Beth no lo estaba escuchando. Giró sobre sí misma. En la penumbra Zachary pudo ver el terror en los ojos de Beth. No se arrojó en sus brazos, como él había imaginado que lo haría. Lo empujó pata apartarlo de su paso y corrió hacia la puerta. Él logró detenerla y tomarla del brazo.

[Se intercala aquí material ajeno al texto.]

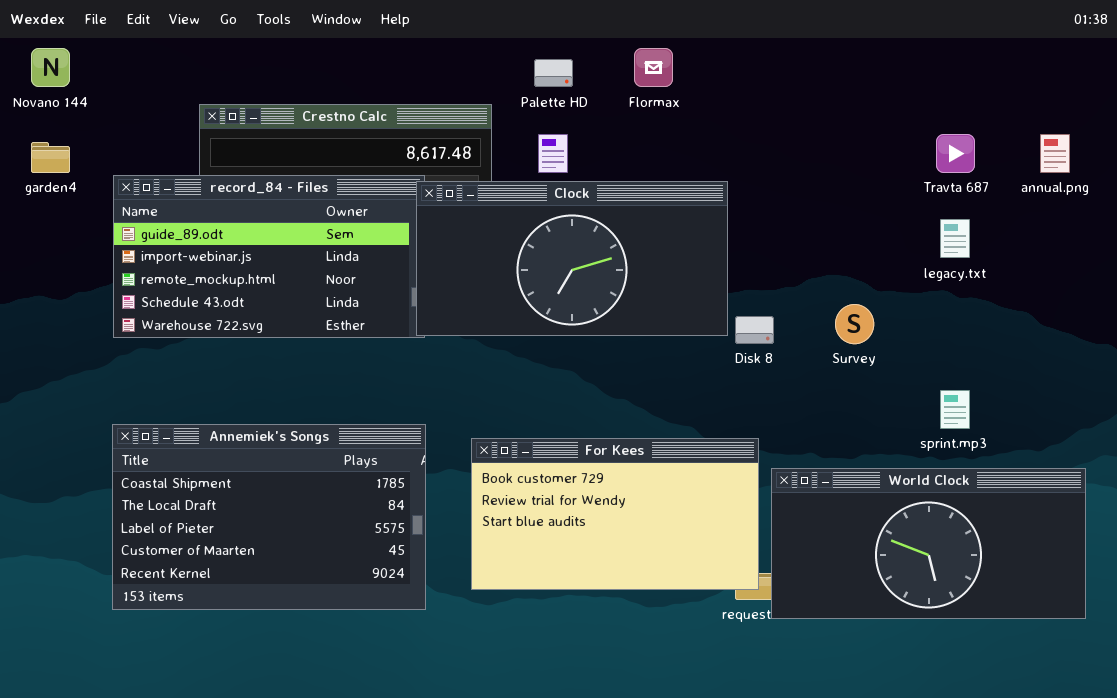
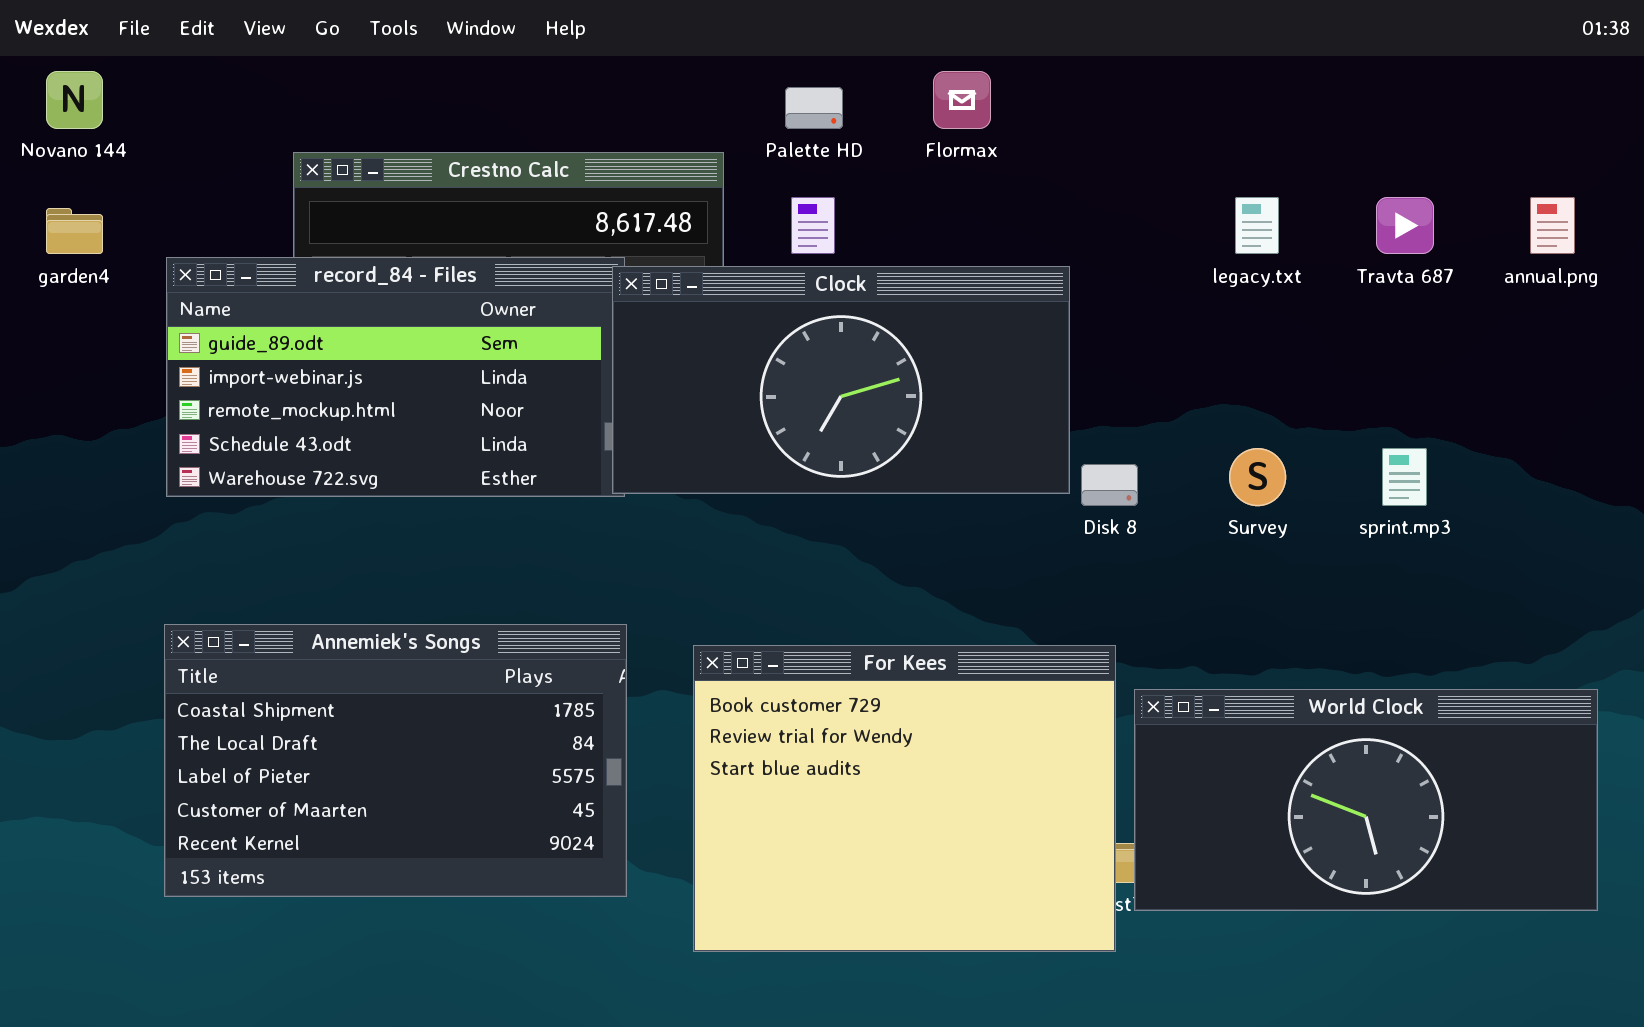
legacy.txt: [940,219,970,258] -> [1235,197,1279,254], moved
sprint.mp3: [940,390,970,429] -> [1382,448,1427,506], moved
For Kees: [471,438,759,590] -> [693,645,1116,952], resized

—¡Beth, espera No es más que una vieja sábana!
—¡Apártate de mi camino!
—No puede hacerte daño —trató de tranquilizarla, mientras ella le clavaba las uñas.
—¡Es horrible! ¿Cómo pudiste hacerme esto? ¡Déjame salir de aquí! —Forcejeó desesperadamente para liberarse—. ¡Déjame salir!
Sin saber qué hacer, Zachary la soltó.
—¡Beth, por el amor de Dios, no es necesario que te conduzcas así! ¡Te juro que no es más que una sábana!
Pero Beth ya estaba afuera y bajaba corriendo los escalones rumbo al sendero. Desapareció detrás de una curva del oscuro camino que la llevaba de regreso a los jardines principales de los Pabellones.
Bravo por mi grandioso plan, pensó Zachary, abatido. Se preguntó si sería conveniente consultar al señor Hunt sobre el tema de las mujeres. Era evidente que necesitaba un consejo; a lo largo de los últimos tres años había llegado a respetar la opinión del señor Hunt sobre una variedad de cuestiones.
Se dio vuelta para ver por qué su fantasma había fracasado en provocar el efecto buscado. Entonces vio finalmente lo que Beth había visto momentos antes.
El fantasma que él había colgado de una viga del techo oscilaba con efecto sobrenatural por efecto de la corriente de aire. Pero no eran las cuencas vacías cortadas en la vieja sábana las que le devolvían ciegamente la mirada desde el cuarto situado detrás de la escalera. La sangre era un toque muy efectivo. Pero ciertamente no había sido él quien pensara en empapar a su falso espectro con ella.